1人暮らしのお年寄りは大丈夫だろうか-。県西部などで発生している大規模な断水で、真っ先に心配したのは、給水所に向かうことが困難な人のことだ
道路には多くの雪が残り、ぬかるむ場所もある。体が不自由な人や、体調を崩している人もいるだろう。そんな中、必要とはいえ、重い水を自宅まで運ぶのは…

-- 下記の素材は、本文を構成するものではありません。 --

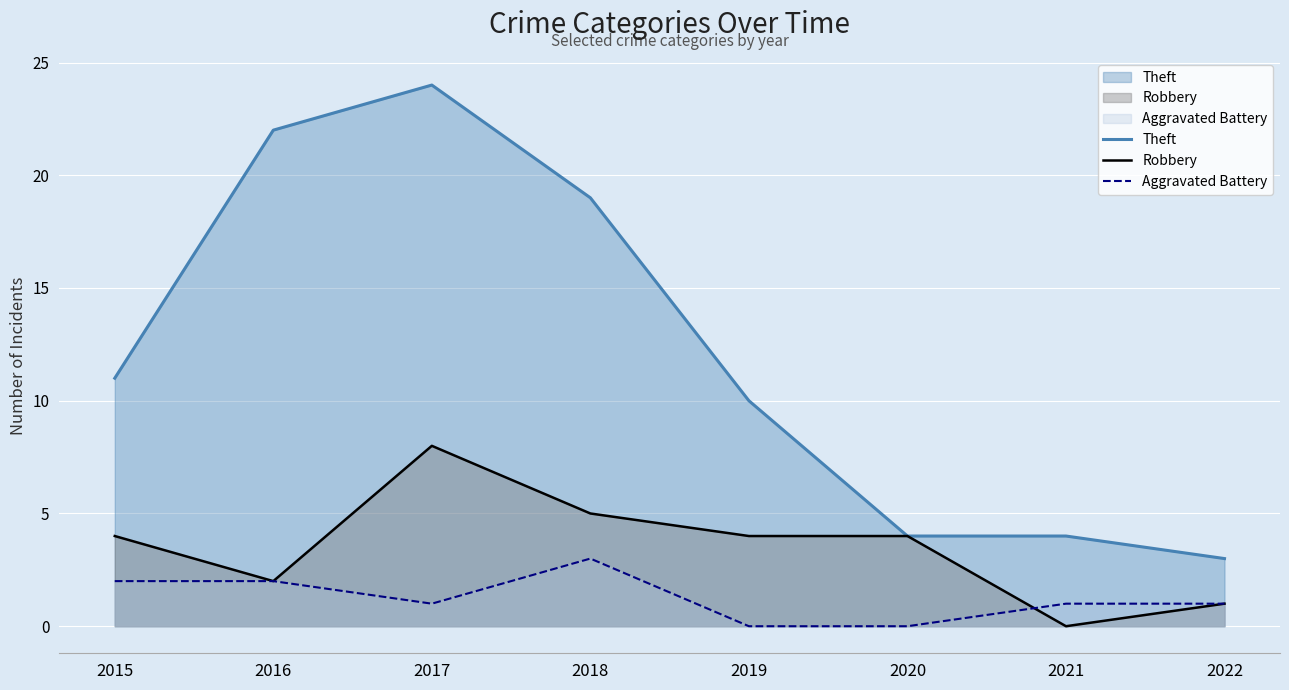

Rank the categories by Robbery value from highest to lowest.

2017, 2018, 2015, 2019, 2020, 2016, 2022, 2021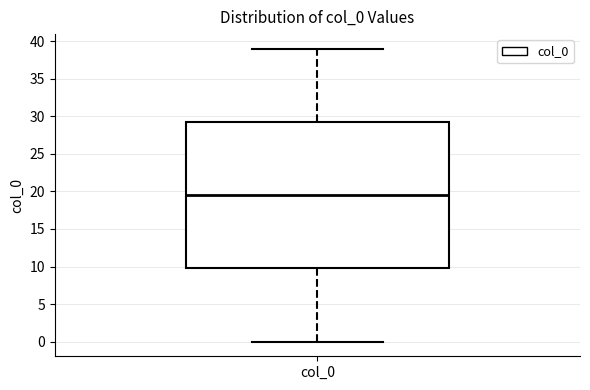

Read this box plot against the y-axis: the position of the median line, the range covered by the box, and the ends of both whiskers. The values are not printed on the chart, so give them approximately, as read against the axis.

median 19.5, box 10.0 to 29.5, whiskers 0.0 to 39.0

杞憂(きゆう)だった。自治体職員が家まで飲料水を届けているようだ。何より安心したのは、高齢者宅に水を運ぶ住民や、代わりに取りに来た人がいたこと。助け合う気持ちに、こちらの胸の中が温かくなった
断水は水道管の中の水が凍って膨張し、耐えられなくなってあちこちで破裂、漏水したためだ。記録的な寒さに見舞われたことが大きいが、管の老朽化が進んでいることも忘れてはなるまい
厚生労働省によると、全国に敷設されている水道管のうち、12%がすでに耐用年数を超えているという。徳島県内でも半世紀を超えて使われている水道管が少なからずあり、破裂はしばしば起こっている。各自治体は、管の更新や耐震化をできるだけ急いでもらいたい
南海トラフ巨大地震は近い将来、きっと牙をむく。水道だけではなく、電気やガス、通信、交通など全てのインフラが壊滅的な状況になる恐れがある。「助け合い」というライフライン、その時も頼りとなるはずだ。